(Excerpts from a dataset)
= = = =
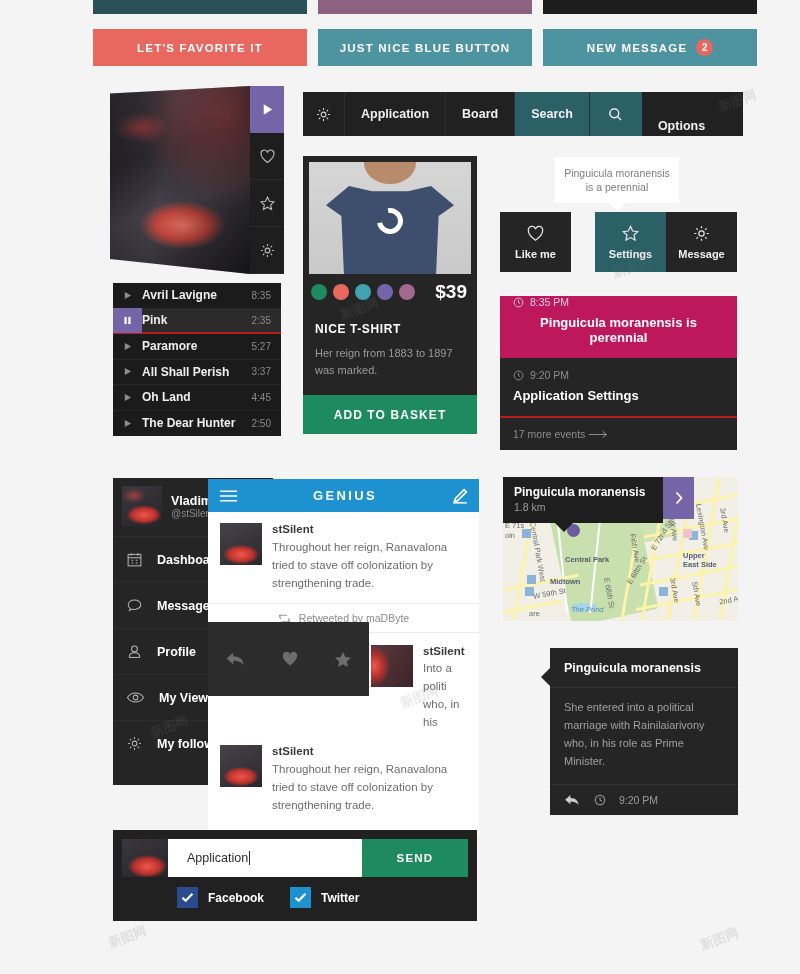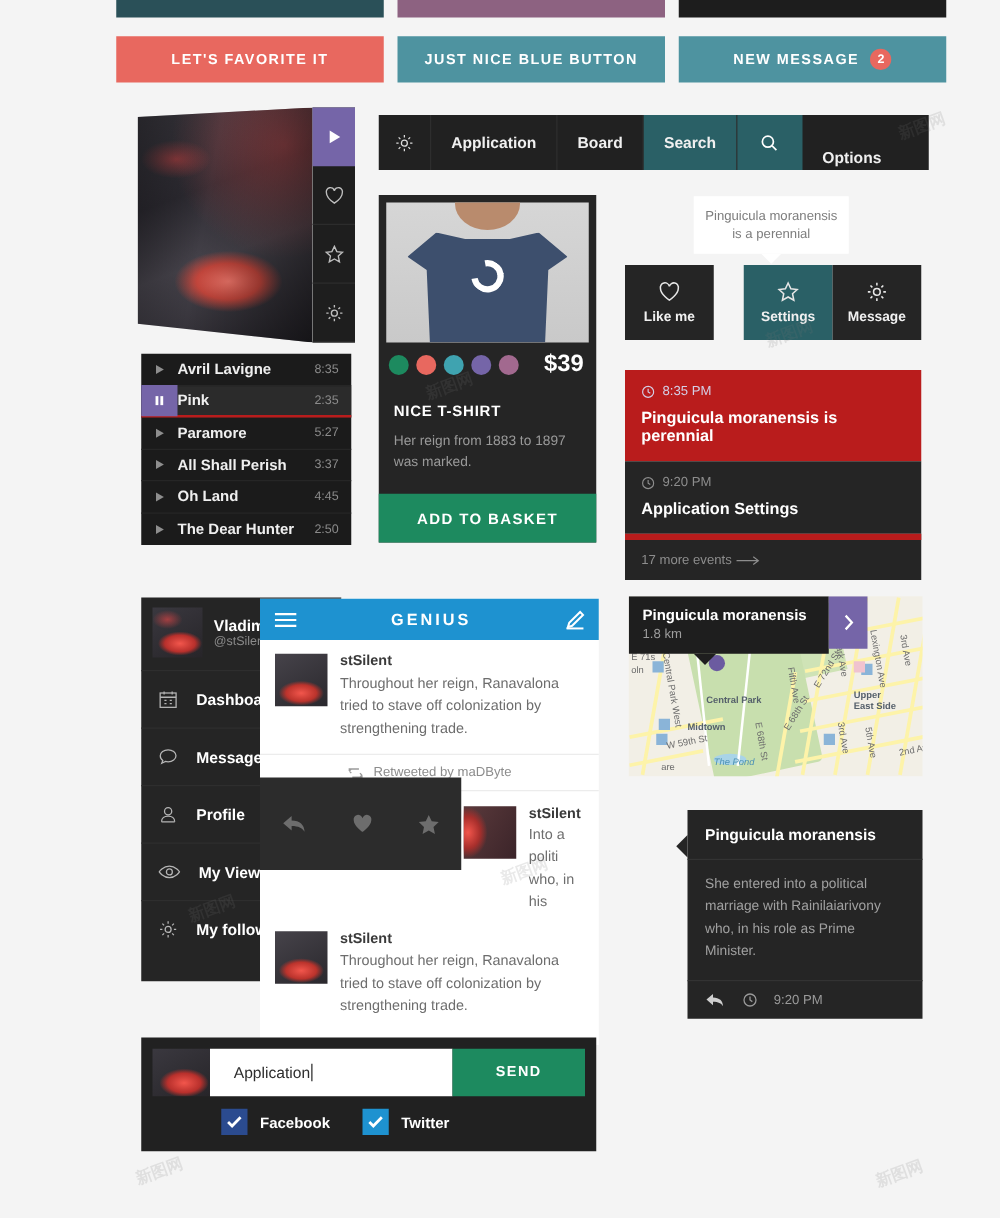--- a/index.html
+++ b/index.html
@@ -111,7 +111,7 @@
 
   
   #events { left: 500px; top: 296px; width: 237px; }
-  .ev-hi { background: #b91c1c; padding: 11px 13px 13px 13px; }
+  .ev-hi { background: #be185d; padding: 0 13px 13px 13px; text-align: center; }
   .ev-dk { background: #252525; padding: 11px 13px 13px 13px; }
   .ev-time { display: flex; align-items: center; gap: 6px; color: #d4cfe6; font-size: 10.5px; }
   .ev-dk .ev-time { color: #8d8d8d; }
= = = =
What to produce:
Determine how many lines in the records include the string "time". Only that number should be given.

Your solution:
2